Was Sugar right to fire Jane? Both he and Karren were right to characterise her time in the process as having shown them nothing exceptional, other than a wild sense of ambition for thinking she could sell a million units of a one-off product to Amazon in one order. And she had certainly not impressed with her poor grasp of numbers, poor sales technique and tendency to rub teammates up the wrong way. But she certainly possessed lots of energy, drive and the persistence to go after opportunities. As the MD of her own company, she can leave an accountant to take care of the numbers, a sales manager to deal with sales and, while nice to have, it’s hardly necessary for the big boss to be popular as long as they get the job done. Most truly successful CEOs, whether it is Sugar, Branson or the late Steve Jobs, have reputations for being hard bastards who don’t conform to ‘reasonable’ modes of behaviour. There’s no reason to doubt Jane’s ability to do well with her own business – but her performances in the tasks were largely quite poor.

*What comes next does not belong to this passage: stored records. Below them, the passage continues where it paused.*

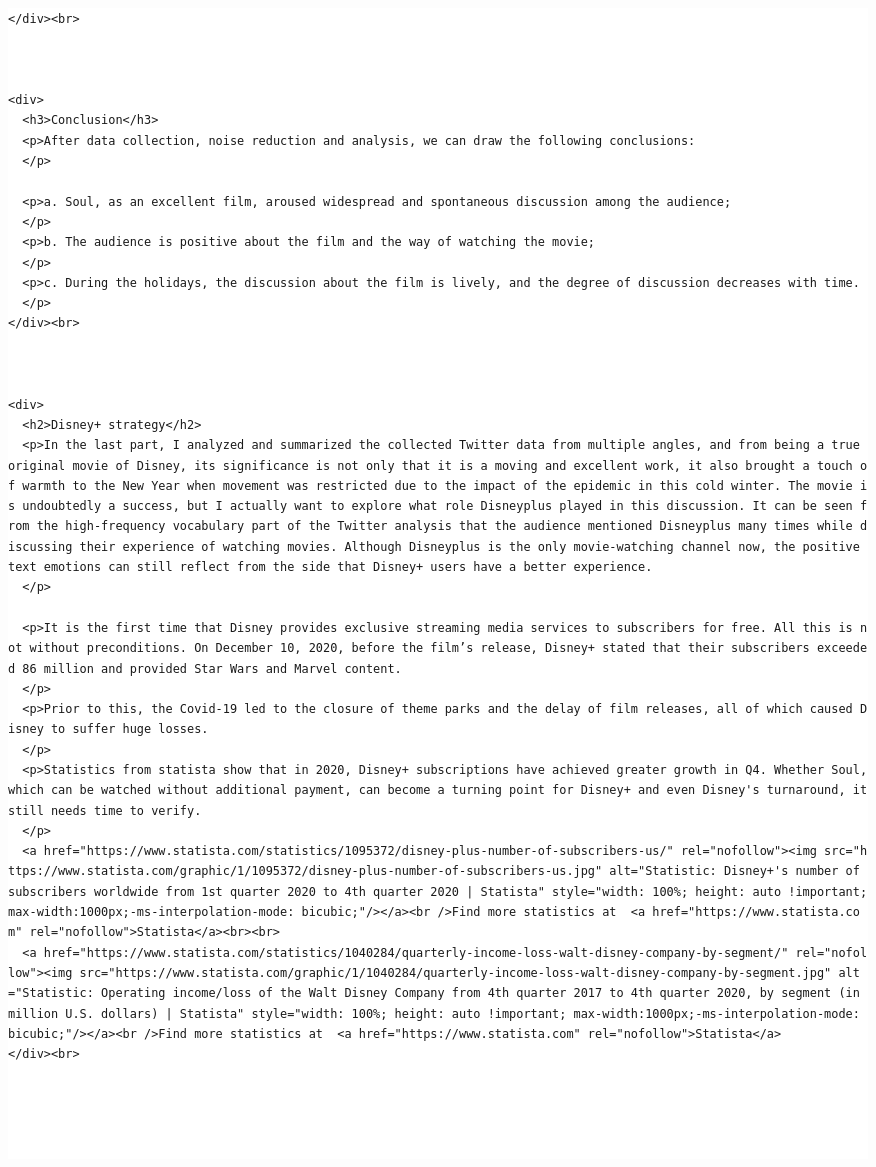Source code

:     </div><br>



    <div>
      <h3>Conclusion</h3>
      <p>After data collection, noise reduction and analysis, we can draw the following conclusions:
      </p>

      <p>a. Soul, as an excellent film, aroused widespread and spontaneous discussion among the audience;
      </p>
      <p>b. The audience is positive about the film and the way of watching the movie;
      </p>
      <p>c. During the holidays, the discussion about the film is lively, and the degree of discussion decreases with time.
      </p>
    </div><br>



    <div>
      <h2>Disney+ strategy</h2>
      <p>In the last part, I analyzed and summarized the collected Twitter data from multiple angles, and from being a true original movie of Disney, its significance is not only that it is a moving and excellent work, it also brought a touch of warmth to the New Year when movement was restricted due to the impact of the epidemic in this cold winter. The movie is undoubtedly a success, but I actually want to explore what role Disneyplus played in this discussion. It can be seen from the high-frequency vocabulary part of the Twitter analysis that the audience mentioned Disneyplus many times while discussing their experience of watching movies. Although Disneyplus is the only movie-watching channel now, the positive text emotions can still reflect from the side that Disney+ users have a better experience.
      </p>

      <p>It is the first time that Disney provides exclusive streaming media services to subscribers for free. All this is not without preconditions. On December 10, 2020, before the film’s release, Disney+ stated that their subscribers exceeded 86 million and provided Star Wars and Marvel content.
      </p>
      <p>Prior to this, the Covid-19 led to the closure of theme parks and the delay of film releases, all of which caused Disney to suffer huge losses.
      </p>
      <p>Statistics from statista show that in 2020, Disney+ subscriptions have achieved greater growth in Q4. Whether Soul, which can be watched without additional payment, can become a turning point for Disney+ and even Disney's turnaround, it still needs time to verify.
      </p>
      <a href="https://www.statista.com/statistics/1095372/disney-plus-number-of-subscribers-us/" rel="nofollow"><img src="https://www.statista.com/graphic/1/1095372/disney-plus-number-of-subscribers-us.jpg" alt="Statistic: Disney+'s number of subscribers worldwide from 1st quarter 2020 to 4th quarter 2020 | Statista" style="width: 100%; height: auto !important; max-width:1000px;-ms-interpolation-mode: bicubic;"/></a><br />Find more statistics at  <a href="https://www.statista.com" rel="nofollow">Statista</a><br><br>
      <a href="https://www.statista.com/statistics/1040284/quarterly-income-loss-walt-disney-company-by-segment/" rel="nofollow"><img src="https://www.statista.com/graphic/1/1040284/quarterly-income-loss-walt-disney-company-by-segment.jpg" alt="Statistic: Operating income/loss of the Walt Disney Company from 4th quarter 2017 to 4th quarter 2020, by segment (in million U.S. dollars) | Statista" style="width: 100%; height: auto !important; max-width:1000px;-ms-interpolation-mode: bicubic;"/></a><br />Find more statistics at  <a href="https://www.statista.com" rel="nofollow">Statista</a>
    </div><br>









  </div><br><br><br><br>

As for the two who got away, the jury is very much out on Laura. She gets on well with people, but can she lead and inspire? Not on the basis of this task. And Gabrielle certainly offers a different, more creative option, but although her upcycling ideas here were fundamentally sound, I still have questions about her lack of commercial nous. Again and again, we have seen her look worrying naive when it comes to costings and numbers. She’s certainly no finance guru, but could she have an investable idea? Time will tell.
Anyway, four weeks in, here’s my current view as to who the favourites, dark horses and no-hopers are:
Favourites: Duane, Jade, Nick, Tom
Dark horses: Gabrielle, Jenna, Katie, Ricky
No-hopers: Adam, Azhar, Laura, Stephen
In the fight for Lord Sugar’s £250,000 investment, 12 candidates remain. But none of them will ever sell a million units in one order to Amazon, will they?